IMF attacks on minimum wages are misguided and destructive

The International Monetary Fund (IMF) continues to promote the unfounded claim that higher minimum wages prompt job cuts and hurt workers, putting at risk economic growth.

An article published in the IMF’s F&D magazine and shared on the IMF’s Facebook page claims that “an overly generous wage may prompt employers to cut jobs”.

“It is disheartening to see that the IMF continues to ignore a large body of evidence on the benefits of minimum wages, for working people and the economy as a whole. If the IMF is serious about addressing inequality, it should abandon policy advice and loan conditions that have failed to generate economic growth. The economic evidence they claim is simply not there. Also absent is an acknowledgement that IMF interventions including attacks on minimum wages have deepened economic and social crises, not alleviated them,” said Sharan Burrow, ITUC General Secretary.

The article “Does a Minimum Wage Help Workers?”, billed by the IMF as a “Back to Basics explainer”, is based on selective evidence that highlights the bias of the authors. The article recognises that most empirical studies find a positive or at most a very small negative relationship between minimum wages and employment levels. Despite that admission, the IMF economists base their recommendations on the assumption that higher minimum wages reduce employment levels. This ignores the larger body of evidence which shows the positive effects of minimum wages on productivity, employment, reduced informality and overall economic growth.

The IMF has regularly provided policy advice and lending conditionalities calling for a restriction in the level of the minimum wage. Recent examples include Lithuania, Colombia, Greece, Bolivia and Ecuador. Such policies have had devastating impacts on workers’ livelihoods and have contributed to increased poverty and inequality. Such measures have also been economically counterproductive – leading to deficits in aggregate demand and contributing to prolonged economic crises.

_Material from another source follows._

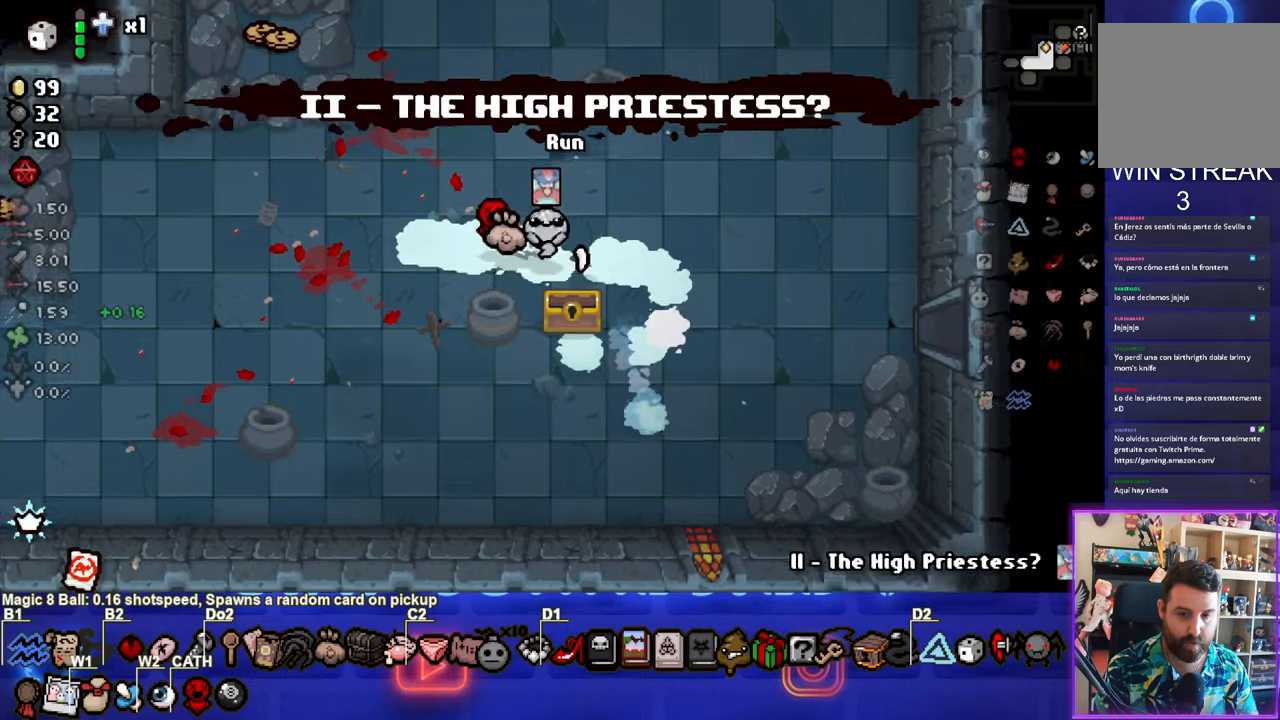
{"buttons": [], "left_stick": "left", "events": []}
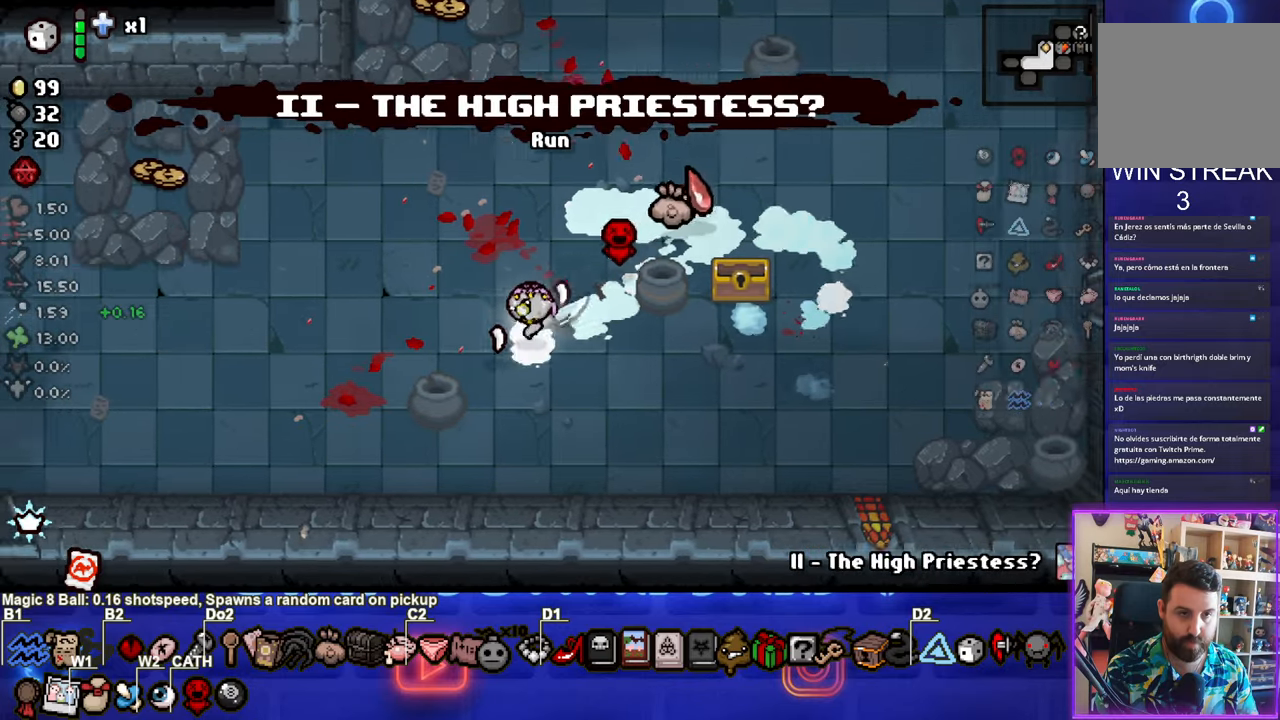
{"buttons": [], "left_stick": "up-left", "events": [[167, "left_stick", "up-left"]]}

In policy advice and the recent article, IMF staff have promoted the assignment of minimum wage setting to “independent experts”. These suggestions run contrary to international labour standards including the Minimum Wage Fixing Convention of the ILO (C131), which calls for the involvement of social partners and the consideration of the needs of working families. The suggestion to end participatory procedures for fixing minimum wages is undemocratic and would result in decision-making that is separated from the realities facing workers.

“Workers are struggling to get by on the wages they earn. The ITUC Global Poll shows 59% of people in work are only just managing, struggling to make ends meet or not managing at all. Adequate minimum wages are key to assuring shared prosperity, economic growth and a just and secure world. They should first and foremost be based on the cost-of-living evidence, and they should be developed with the involvement of unions and employers within transparent, tripartite processes,” said Burrow.

The ITUC has written to IMF Managing Director Christine Lagarde outlining concerns over IMF policies on minimum wages ahead of the IMF Spring Meetings.